(Supplied data)
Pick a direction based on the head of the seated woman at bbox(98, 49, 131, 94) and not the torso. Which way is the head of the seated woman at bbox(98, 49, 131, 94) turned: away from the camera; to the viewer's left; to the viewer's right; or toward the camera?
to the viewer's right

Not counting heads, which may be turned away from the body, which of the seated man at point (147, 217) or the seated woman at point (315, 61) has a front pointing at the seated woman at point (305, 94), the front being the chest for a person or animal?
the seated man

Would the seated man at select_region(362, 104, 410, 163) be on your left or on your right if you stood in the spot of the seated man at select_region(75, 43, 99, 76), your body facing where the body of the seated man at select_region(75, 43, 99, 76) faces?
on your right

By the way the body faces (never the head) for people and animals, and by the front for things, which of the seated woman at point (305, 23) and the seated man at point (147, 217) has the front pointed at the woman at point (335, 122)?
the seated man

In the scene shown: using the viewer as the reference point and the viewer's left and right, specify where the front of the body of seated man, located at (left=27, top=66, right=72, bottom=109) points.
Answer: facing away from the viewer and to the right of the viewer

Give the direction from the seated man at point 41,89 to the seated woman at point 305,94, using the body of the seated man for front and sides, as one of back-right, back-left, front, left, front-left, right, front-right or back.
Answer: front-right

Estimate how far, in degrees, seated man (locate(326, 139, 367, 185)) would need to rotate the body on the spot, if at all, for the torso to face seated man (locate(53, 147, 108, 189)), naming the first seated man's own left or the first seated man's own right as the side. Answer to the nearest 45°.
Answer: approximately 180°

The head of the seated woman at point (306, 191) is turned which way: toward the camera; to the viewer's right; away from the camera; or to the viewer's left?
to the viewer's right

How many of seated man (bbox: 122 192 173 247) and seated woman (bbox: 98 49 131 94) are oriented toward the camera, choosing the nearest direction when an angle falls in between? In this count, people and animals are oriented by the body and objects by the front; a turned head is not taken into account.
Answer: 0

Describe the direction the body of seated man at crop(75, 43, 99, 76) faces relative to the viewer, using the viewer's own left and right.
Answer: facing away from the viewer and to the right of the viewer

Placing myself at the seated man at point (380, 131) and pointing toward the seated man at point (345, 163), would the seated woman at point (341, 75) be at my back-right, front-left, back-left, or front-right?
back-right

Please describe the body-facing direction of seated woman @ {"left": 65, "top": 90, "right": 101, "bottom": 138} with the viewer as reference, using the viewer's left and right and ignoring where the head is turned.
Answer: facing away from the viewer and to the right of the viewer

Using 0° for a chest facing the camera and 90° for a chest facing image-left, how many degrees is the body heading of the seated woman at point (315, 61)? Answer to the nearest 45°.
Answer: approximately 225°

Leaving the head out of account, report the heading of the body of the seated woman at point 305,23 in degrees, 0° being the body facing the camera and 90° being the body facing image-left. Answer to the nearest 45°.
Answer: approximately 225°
(End Supplied data)
(Supplied data)
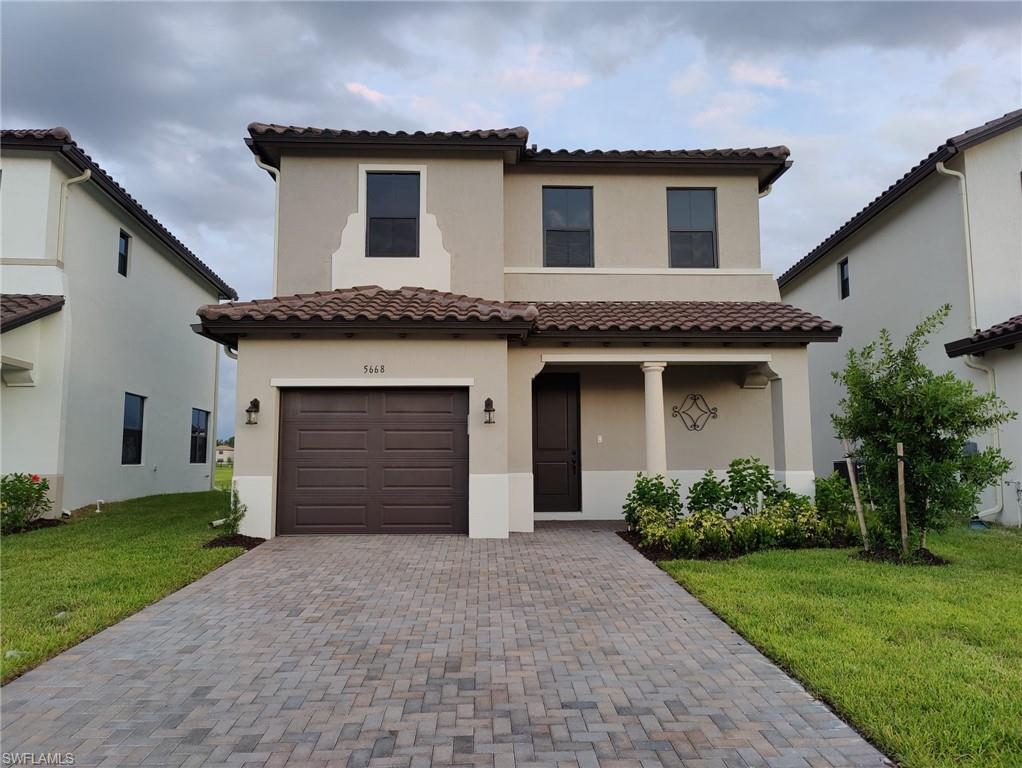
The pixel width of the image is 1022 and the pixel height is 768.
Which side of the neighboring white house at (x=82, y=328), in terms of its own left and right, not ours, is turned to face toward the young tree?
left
(End Supplied data)
■ **Task to complete**: Copy the stretch of the listing from the line containing "By the way the" through the line containing "Answer: front-right", both included, with each line unchanged.

■ **Response**:
By the way the body faces (never the head) for people and animals, and by the front for things, which of the seated woman at point (305, 23) and the seated man at point (147, 217) has the front pointed at the woman at point (335, 122)?
the seated man

In the scene shown: using the viewer as the reference point and the viewer's left and right, specify where the front of the body of seated man, located at (left=27, top=66, right=72, bottom=109) points.
Answer: facing away from the viewer and to the right of the viewer

Give the direction from the seated man at point 41,89 to the seated woman at point 305,94, using the body of the seated man for front and sides, as one of back-right, back-left, front, left, front-left, right, front-right or back.
Answer: front-right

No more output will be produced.